Saved entries:
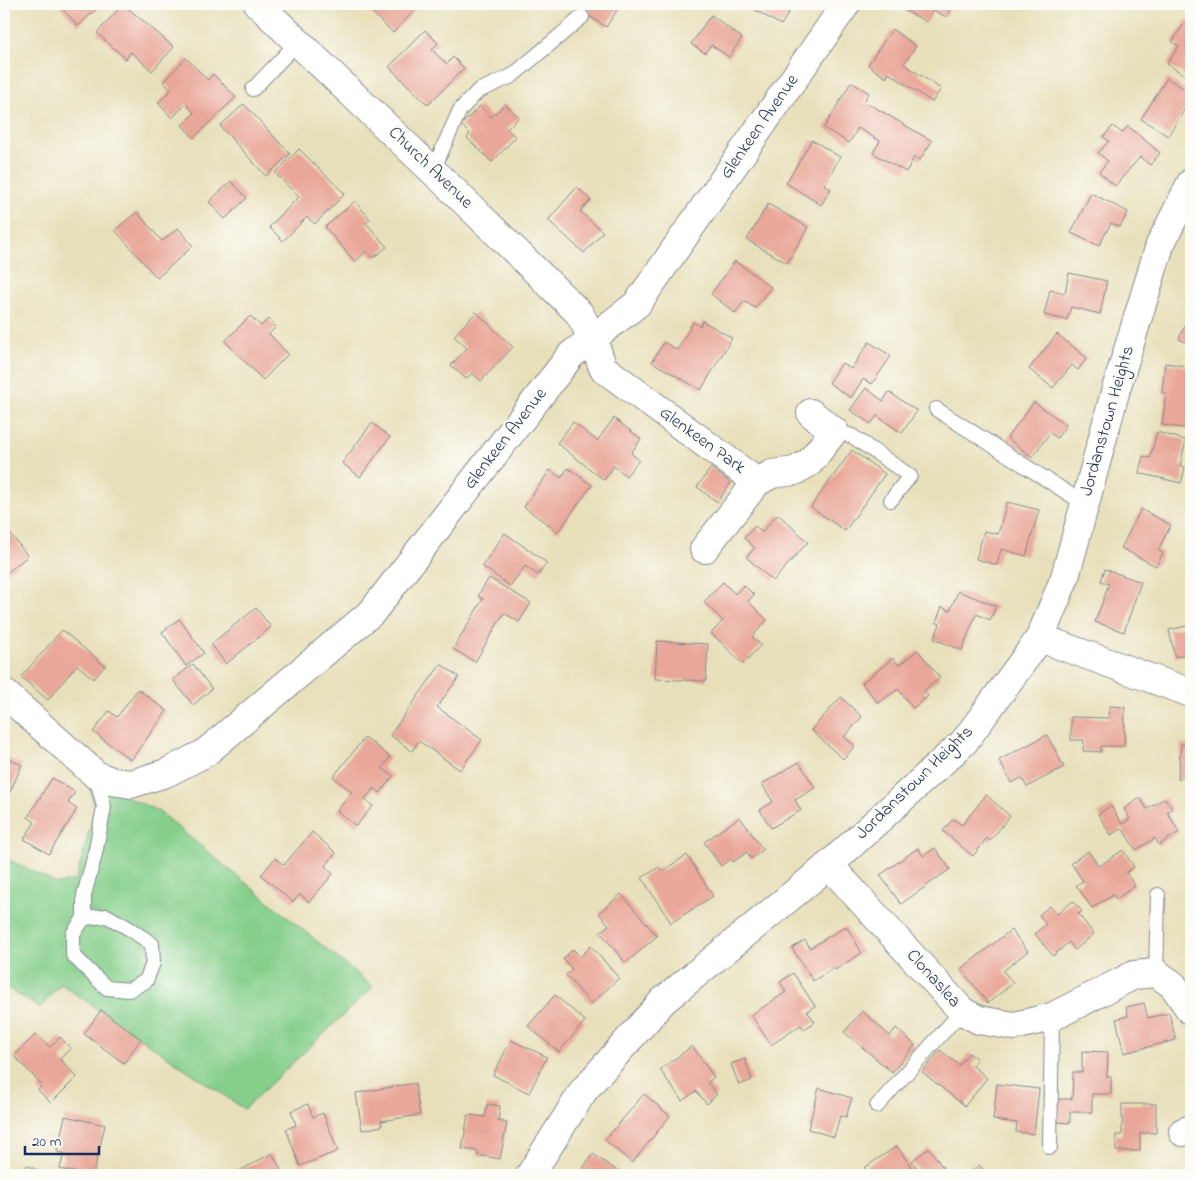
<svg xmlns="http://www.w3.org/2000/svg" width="1195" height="1179" font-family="'Indie Flower',sans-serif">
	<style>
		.green { fill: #85cf8b; stroke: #507f74 }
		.building { fill: #e9a799 }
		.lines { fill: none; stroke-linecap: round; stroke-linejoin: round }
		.lane-casing { stroke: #82888c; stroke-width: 16 }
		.street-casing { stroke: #82888c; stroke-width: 30 }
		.lane { stroke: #fff; stroke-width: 14 }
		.street { stroke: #fff; stroke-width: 28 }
		.labels { text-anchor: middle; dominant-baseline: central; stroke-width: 5; stroke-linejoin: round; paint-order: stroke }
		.street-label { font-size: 18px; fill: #1b2f5e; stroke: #fdfcf7 }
	</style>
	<rect width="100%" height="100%" fill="#fdfcf7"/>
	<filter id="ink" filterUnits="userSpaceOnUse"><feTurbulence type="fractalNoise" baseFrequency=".02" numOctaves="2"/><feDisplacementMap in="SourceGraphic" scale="10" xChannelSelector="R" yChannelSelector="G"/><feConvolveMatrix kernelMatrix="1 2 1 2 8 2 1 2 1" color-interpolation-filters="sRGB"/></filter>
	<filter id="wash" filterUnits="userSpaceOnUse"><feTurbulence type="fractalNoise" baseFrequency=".0096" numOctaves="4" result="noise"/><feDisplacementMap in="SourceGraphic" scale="20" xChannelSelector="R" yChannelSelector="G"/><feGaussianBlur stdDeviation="1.12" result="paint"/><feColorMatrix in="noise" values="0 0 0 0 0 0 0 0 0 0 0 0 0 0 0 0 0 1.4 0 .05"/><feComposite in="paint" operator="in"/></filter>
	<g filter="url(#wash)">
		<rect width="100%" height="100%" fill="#e8e0bb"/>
		<polygon class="green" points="87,779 158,811 373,987 244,1109 61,984 40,1008 4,986 4,857 57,884 76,880 95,808"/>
		<g id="blocks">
			<g class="building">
				<polygon points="58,4 102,4 78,26"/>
				<polygon points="123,4 174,47 152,71 131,52 126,59 97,33"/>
				<polygon points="363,4 421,4 393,33"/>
				<polygon points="571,4 621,4 606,27"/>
				<polygon points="745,4 794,4 781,25"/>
				<polygon points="905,4 953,4 946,17 933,10 927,22 902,9"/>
				<polygon points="711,15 742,38 729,57 711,45 705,53 691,44"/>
				<polygon points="1187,19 1191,22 1191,79 1167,64 1179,46 1172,42"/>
				<polygon points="892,29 916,46 904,64 941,89 932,102 889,73 886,78 868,65"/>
				<polygon points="425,30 438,43 432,50 447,64 453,57 464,68 428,105 389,67"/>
				<polygon points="186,58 208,80 213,74 236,97 194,138 182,125 194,113 186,104 172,118 158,103 171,90 163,82"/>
				<polygon points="1167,78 1191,93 1191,99 1168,136 1141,119"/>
				<polygon points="851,82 869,93 864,101 932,141 920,160 914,157 906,172 873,153 880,141 858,128 849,143 824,128"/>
				<polygon points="244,104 290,154 266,176 220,126"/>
				<polygon points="505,104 519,117 507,129 516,137 492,162 467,138 470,134 461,125 480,106 491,117"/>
				<polygon points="1113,126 1122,133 1128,126 1160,153 1150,165 1140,157 1115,186 1099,172 1108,161 1098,153 1109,141 1103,137"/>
				<polygon points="812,140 840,157 824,185 831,189 821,205 786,183"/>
				<polygon points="299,149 345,194 315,224 307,217 283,241 269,227 299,197 275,173"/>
				<polygon points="231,181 247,198 225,219 209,202"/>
				<polygon points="577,187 591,200 580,211 603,232 584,253 548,220"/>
				<polygon points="1091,193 1128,212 1120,227 1111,223 1099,246 1071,233"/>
				<polygon points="355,201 370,219 366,223 387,247 373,258 367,251 355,262 325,227"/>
				<polygon points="768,204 808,227 787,263 747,240"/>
				<polygon points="137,212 162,241 178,228 193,246 157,278 115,230"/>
				<polygon points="735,261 771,287 755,308 744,301 735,313 711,294"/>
				<polygon points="1069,273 1107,281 1100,314 1071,307 1067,320 1044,315 1050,290 1065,293"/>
				<polygon points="476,312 513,347 481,381 472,373 466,379 451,365 467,348 454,336"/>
				<polygon points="250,316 261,326 268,319 276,327 269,334 288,354 263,380 225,341"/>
				<polygon points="703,321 732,338 701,390 652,362 664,342 677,350 693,322 700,326"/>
				<polygon points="1186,323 1191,326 1191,345 1179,339"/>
				<polygon points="1057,334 1087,358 1078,370 1072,365 1053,388 1029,369"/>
				<polygon points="869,342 891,356 872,384 863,379 851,398 829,383 842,363 851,369"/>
				<polygon points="1165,363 1191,367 1191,418 1190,429 1162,425 1166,393 1162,393"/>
				<polygon points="866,388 883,401 889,392 917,411 902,433 877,416 871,424 850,410"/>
				<polygon points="1034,402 1066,425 1057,438 1050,433 1032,457 1007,438"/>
				<polygon points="614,418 641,439 631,453 639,460 626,476 614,466 604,480 557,443 573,422 597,441"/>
				<polygon points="372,423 390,437 360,477 342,463"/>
				<polygon points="1157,432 1186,440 1180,465 1185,467 1181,483 1139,473 1143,456 1150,458"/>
				<polygon points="852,450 885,474 845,531 811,507"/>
				<polygon points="568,468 592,485 558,532 524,507 550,470 561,478"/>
				<polygon points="711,468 731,483 717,502 697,487"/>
				<polygon points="1007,502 1039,510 1026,556 1001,549 997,565 976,559 984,531 998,534"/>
				<polygon points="1141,509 1171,525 1158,550 1163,553 1156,566 1121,548"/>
				<polygon points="778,514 808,542 773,581 746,557 755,548 744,538 755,526 762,532"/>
				<polygon points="8,531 28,556 4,575 4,535"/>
				<polygon points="505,533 547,563 538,575 525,566 510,586 482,566"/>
				<polygon points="1105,569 1141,582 1124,632 1095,622 1109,584 1101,581"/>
				<polygon points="489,578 531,603 519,622 504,613 475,662 453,649 483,599 478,596"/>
				<polygon points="723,582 735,594 744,585 754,595 748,601 767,620 752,637 761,645 743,664 711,633 723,621 704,602"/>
				<polygon points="958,591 996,606 990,620 976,614 962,650 934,639 940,624 936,622 942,607 950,611"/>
				<polygon points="256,608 271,627 226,664 211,644"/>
				<polygon points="179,619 204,653 186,666 162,632"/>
				<polygon points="1191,625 1191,653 1175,657 1169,630"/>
				<polygon points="62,630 105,666 94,679 77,665 48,700 21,677"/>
				<polygon points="657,641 708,644 706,681 655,679"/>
				<polygon points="918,650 940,678 924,691 928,696 913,708 898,689 878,703 862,683 893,658 899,665"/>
				<polygon points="193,664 212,689 193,705 173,680"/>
				<polygon points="441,664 459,677 437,707 482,740 460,770 419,741 412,751 390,735"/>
				<polygon points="138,689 167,711 131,760 93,732 109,711 117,717"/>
				<polygon points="841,697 862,717 844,737 855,746 843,759 811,730"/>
				<polygon points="1110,706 1125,707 1124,746 1101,746 1101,752 1083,751 1084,740 1071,740 1071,717 1109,718"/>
				<polygon points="1047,735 1064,767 1027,787 1022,778 1011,783 999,760"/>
				<polygon points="365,737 390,757 382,768 393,776 380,793 374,788 365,799 373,806 356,826 337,811 352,792 333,777"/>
				<polygon points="1181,744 1191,745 1191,780 1178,779"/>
				<polygon points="4,757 22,765 4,805"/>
				<polygon points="799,762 815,788 795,800 801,810 771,828 760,810 773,802 762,784"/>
				<polygon points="52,778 75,792 68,803 77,809 49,854 24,839 35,822 28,817"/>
				<polygon points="986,795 1010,816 990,841 987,838 973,856 943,831 953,819 962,825"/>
				<polygon points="1140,798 1147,809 1165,798 1172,809 1167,812 1179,832 1159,845 1155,838 1136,850 1122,828 1111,835 1098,814 1111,806 1122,824 1130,819 1124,809"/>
				<polygon points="740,817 763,850 751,859 747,852 733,862 730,859 721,866 704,842"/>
				<polygon points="312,832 336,853 325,866 333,874 309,902 300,894 293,902 261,875 275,858 284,865"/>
				<polygon points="918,848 923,856 935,848 950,869 901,904 880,875"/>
				<polygon points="1123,850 1134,867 1126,873 1135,886 1116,899 1113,895 1092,908 1076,885 1083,881 1071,863 1088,851 1099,866"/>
				<polygon points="687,855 713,896 671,923 642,878 659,867 662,871"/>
				<polygon points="621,894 657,936 626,963 600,932 609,925 599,913"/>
				<polygon points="1073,901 1082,911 1078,914 1094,934 1075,950 1069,942 1053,956 1035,934 1046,924 1039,915 1050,906 1057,914"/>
				<polygon points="846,926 862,953 835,970 834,968 813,981 792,948 805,940 810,948"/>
				<polygon points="1011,930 1028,951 1003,971 1013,983 988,1003 961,969"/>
				<polygon points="591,946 619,978 591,1004 566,975 572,969 563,959 573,949 580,957"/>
				<polygon points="793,973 815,1006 807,1011 815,1022 804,1029 801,1025 771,1045 751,1015 786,992 780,982"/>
				<polygon points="555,995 585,1021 559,1052 528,1026"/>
				<polygon points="1144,1003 1148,1018 1169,1013 1176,1040 1124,1053 1116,1019 1128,1016 1126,1007"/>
				<polygon points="101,1010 141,1039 124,1063 84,1034"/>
				<polygon points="862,1011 890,1036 896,1028 915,1045 892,1072 844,1032"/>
				<polygon points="36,1034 50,1047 60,1037 71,1048 60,1059 77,1077 51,1103 38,1090 42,1085 14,1056"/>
				<polygon points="511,1040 547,1057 529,1093 493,1075"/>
				<polygon points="692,1046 714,1077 707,1083 717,1094 707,1104 696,1091 682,1101 660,1070"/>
				<polygon points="940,1050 959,1065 969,1053 977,1059 972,1065 987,1078 965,1106 922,1072"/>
				<polygon points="1082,1051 1108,1052 1107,1077 1111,1077 1111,1094 1092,1094 1092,1112 1070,1112 1070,1123 1057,1122 1058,1099 1072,1099 1073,1072 1082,1072"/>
				<polygon points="745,1059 752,1080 739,1085 731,1064"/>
				<polygon points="415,1083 420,1115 381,1121 382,1126 362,1130 356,1093"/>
				<polygon points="997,1084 1039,1089 1034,1134 1016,1132 1017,1123 993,1120"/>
				<polygon points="819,1088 852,1098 846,1117 840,1116 834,1137 808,1129"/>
				<polygon points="644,1094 670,1116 632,1163 605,1140"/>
				<polygon points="308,1104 313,1117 323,1113 338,1151 300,1166 286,1129 296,1125 291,1111"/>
				<polygon points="487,1104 500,1106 498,1121 507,1123 500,1159 477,1155 478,1151 462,1149 468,1115 485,1117"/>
				<polygon points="1122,1104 1156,1104 1156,1133 1140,1133 1140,1151 1116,1151 1116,1135 1122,1135"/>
				<polygon points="65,1116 105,1125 93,1175 88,1175 60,1169 64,1153 57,1152"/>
				<polygon points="897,1146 915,1173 911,1175 869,1175 864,1168"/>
				<polygon points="929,1148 944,1169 936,1175 922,1175 912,1161"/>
				<polygon points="272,1153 284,1175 232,1175"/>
				<polygon points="593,1154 623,1175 578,1175"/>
				<polygon points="27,1165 47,1175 22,1175"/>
				<polygon points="979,1165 988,1175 968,1175"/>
			</g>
		</g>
	</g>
	<g filter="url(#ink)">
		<use href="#blocks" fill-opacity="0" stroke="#82888c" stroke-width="1"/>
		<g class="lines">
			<g class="lane-casing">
				<g id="lane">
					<polyline points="253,89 298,42"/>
					<polyline points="433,170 460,110 478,91 512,76 582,17"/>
					<polyline points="936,409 1085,504"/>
					<polyline points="834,431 852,436 910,476 891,500"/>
					<polyline points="84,918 107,916 130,929 152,944 153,963 146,981 129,990 107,988 95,977 73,955 73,934 84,918 84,895 95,854 104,807 96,775"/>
					<polyline points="1156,973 1158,895"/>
					<polyline points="877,1106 962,1011"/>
					<polyline points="1050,1147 1052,1017"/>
				</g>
			</g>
			<g class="street-casing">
				<g id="street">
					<polyline points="258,4 457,194 579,313 593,339 603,368 757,482 704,549"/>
					<polyline points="757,482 772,474 795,471 810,462 834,431 811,413"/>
					<polyline points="1040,638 1191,693"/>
					<polyline points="4,693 96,775 111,781 131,784 166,773 205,753 372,612 571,355 637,304 846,4"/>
					<polyline points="829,865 962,1011 979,1020 1014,1026 1052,1017 1134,975 1156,973 1173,985 1191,1011"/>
					<polyline points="1183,1132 1191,1129"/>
					<polyline points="530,1175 584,1090 663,1001 829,865 964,742 1040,638 1065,577 1116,389 1160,245 1191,183"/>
				</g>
			</g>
			<use href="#lane" class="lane"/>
			<use href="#street" class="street"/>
		</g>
	</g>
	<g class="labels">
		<g class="street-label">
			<text transform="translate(760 127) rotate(-55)">Glenkeen Avenue</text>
			<text transform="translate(430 168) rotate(44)">Church Avenue</text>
			<text transform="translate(1108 421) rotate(-74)">Jordanstown Heights</text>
			<text transform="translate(506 439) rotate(-52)">Glenkeen Avenue</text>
			<text transform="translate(702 441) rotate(36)">Glenkeen Park</text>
			<text transform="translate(915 783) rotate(-44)">Jordanstown Heights</text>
			<text transform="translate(933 979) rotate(48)">Clonaslea</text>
		</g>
	</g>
	<rect width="1195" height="1179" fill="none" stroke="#fdfcf7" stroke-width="20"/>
	<path d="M25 1146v8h74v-8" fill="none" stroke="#1b2f5e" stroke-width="2.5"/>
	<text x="32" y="1146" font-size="15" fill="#1b2f5e" stroke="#fdfcf7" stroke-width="4" paint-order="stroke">20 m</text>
</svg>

TASK DIRECTIONS
From the records above, report the number of lines that hold the string "SourceGraphic" and add nothing.

TASK OUTPUT
2